_TRY IT_.
Edit the listing below by replacing every "Поиск рейса" with "Найти рейс", and reproduce everything else unchanged.

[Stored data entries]
▼
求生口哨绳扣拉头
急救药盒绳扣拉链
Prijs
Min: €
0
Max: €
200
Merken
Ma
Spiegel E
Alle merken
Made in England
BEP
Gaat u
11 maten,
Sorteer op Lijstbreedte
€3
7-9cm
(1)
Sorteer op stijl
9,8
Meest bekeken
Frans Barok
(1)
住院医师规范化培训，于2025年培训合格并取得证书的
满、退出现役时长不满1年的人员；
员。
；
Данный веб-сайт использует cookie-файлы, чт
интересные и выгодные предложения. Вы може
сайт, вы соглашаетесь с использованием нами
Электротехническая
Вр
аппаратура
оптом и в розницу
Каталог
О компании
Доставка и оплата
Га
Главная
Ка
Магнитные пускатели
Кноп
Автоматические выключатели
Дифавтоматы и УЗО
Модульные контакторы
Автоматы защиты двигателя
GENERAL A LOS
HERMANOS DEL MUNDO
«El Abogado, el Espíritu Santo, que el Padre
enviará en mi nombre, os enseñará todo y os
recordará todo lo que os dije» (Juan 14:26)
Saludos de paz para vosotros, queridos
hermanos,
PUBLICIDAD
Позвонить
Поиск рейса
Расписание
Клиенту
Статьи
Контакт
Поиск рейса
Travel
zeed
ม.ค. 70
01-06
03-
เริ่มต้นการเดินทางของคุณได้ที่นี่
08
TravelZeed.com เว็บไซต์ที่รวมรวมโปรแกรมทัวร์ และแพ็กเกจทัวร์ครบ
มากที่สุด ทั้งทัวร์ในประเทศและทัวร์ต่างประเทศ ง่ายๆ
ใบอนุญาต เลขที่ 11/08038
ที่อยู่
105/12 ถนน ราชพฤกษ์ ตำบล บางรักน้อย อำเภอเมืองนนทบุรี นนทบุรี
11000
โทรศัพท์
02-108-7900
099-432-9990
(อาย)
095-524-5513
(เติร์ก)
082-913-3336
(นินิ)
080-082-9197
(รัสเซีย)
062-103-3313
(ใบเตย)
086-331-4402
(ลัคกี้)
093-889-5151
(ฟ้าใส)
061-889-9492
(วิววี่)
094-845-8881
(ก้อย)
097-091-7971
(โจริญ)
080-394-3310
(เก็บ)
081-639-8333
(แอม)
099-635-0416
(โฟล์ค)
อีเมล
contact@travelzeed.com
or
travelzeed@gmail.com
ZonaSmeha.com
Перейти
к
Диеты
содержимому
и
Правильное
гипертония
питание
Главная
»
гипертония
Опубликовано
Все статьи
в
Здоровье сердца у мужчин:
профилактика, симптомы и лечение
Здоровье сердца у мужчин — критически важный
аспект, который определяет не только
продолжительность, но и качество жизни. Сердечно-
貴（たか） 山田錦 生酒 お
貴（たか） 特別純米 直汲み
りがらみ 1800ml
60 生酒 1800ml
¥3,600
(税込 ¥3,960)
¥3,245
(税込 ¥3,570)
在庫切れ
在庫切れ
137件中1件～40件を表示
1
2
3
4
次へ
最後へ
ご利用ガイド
▲
_ANSWER TO THIS TASK_.
求生口哨绳扣拉头
急救药盒绳扣拉链
Prijs
Min: €
0
Max: €
200
Merken
Ma
Spiegel E
Alle merken
Made in England
BEP
Gaat u
11 maten,
Sorteer op Lijstbreedte
€3
7-9cm
(1)
Sorteer op stijl
9,8
Meest bekeken
Frans Barok
(1)
住院医师规范化培训，于2025年培训合格并取得证书的
满、退出现役时长不满1年的人员；
员。
；
Данный веб-сайт использует cookie-файлы, чт
интересные и выгодные предложения. Вы може
сайт, вы соглашаетесь с использованием нами
Электротехническая
Вр
аппаратура
оптом и в розницу
Каталог
О компании
Доставка и оплата
Га
Главная
Ка
Магнитные пускатели
Кноп
Автоматические выключатели
Дифавтоматы и УЗО
Модульные контакторы
Автоматы защиты двигателя
GENERAL A LOS
HERMANOS DEL MUNDO
«El Abogado, el Espíritu Santo, que el Padre
enviará en mi nombre, os enseñará todo y os
recordará todo lo que os dije» (Juan 14:26)
Saludos de paz para vosotros, queridos
hermanos,
PUBLICIDAD
Позвонить
Найти рейс
Расписание
Клиенту
Статьи
Контакт
Найти рейс
Travel
zeed
ม.ค. 70
01-06
03-
เริ่มต้นการเดินทางของคุณได้ที่นี่
08
TravelZeed.com เว็บไซต์ที่รวมรวมโปรแกรมทัวร์ และแพ็กเกจทัวร์ครบ
มากที่สุด ทั้งทัวร์ในประเทศและทัวร์ต่างประเทศ ง่ายๆ
ใบอนุญาต เลขที่ 11/08038
ที่อยู่
105/12 ถนน ราชพฤกษ์ ตำบล บางรักน้อย อำเภอเมืองนนทบุรี นนทบุรี
11000
โทรศัพท์
02-108-7900
099-432-9990
(อาย)
095-524-5513
(เติร์ก)
082-913-3336
(นินิ)
080-082-9197
(รัสเซีย)
062-103-3313
(ใบเตย)
086-331-4402
(ลัคกี้)
093-889-5151
(ฟ้าใส)
061-889-9492
(วิววี่)
094-845-8881
(ก้อย)
097-091-7971
(โจริญ)
080-394-3310
(เก็บ)
081-639-8333
(แอม)
099-635-0416
(โฟล์ค)
อีเมล
contact@travelzeed.com
or
travelzeed@gmail.com
ZonaSmeha.com
Перейти
к
Диеты
содержимому
и
Правильное
гипертония
питание
Главная
»
гипертония
Опубликовано
Все статьи
в
Здоровье сердца у мужчин:
профилактика, симптомы и лечение
Здоровье сердца у мужчин — критически важный
аспект, который определяет не только
продолжительность, но и качество жизни. Сердечно-
貴（たか） 山田錦 生酒 お
貴（たか） 特別純米 直汲み
りがらみ 1800ml
60 生酒 1800ml
¥3,600
(税込 ¥3,960)
¥3,245
(税込 ¥3,570)
在庫切れ
在庫切れ
137件中1件～40件を表示
1
2
3
4
次へ
最後へ
ご利用ガイド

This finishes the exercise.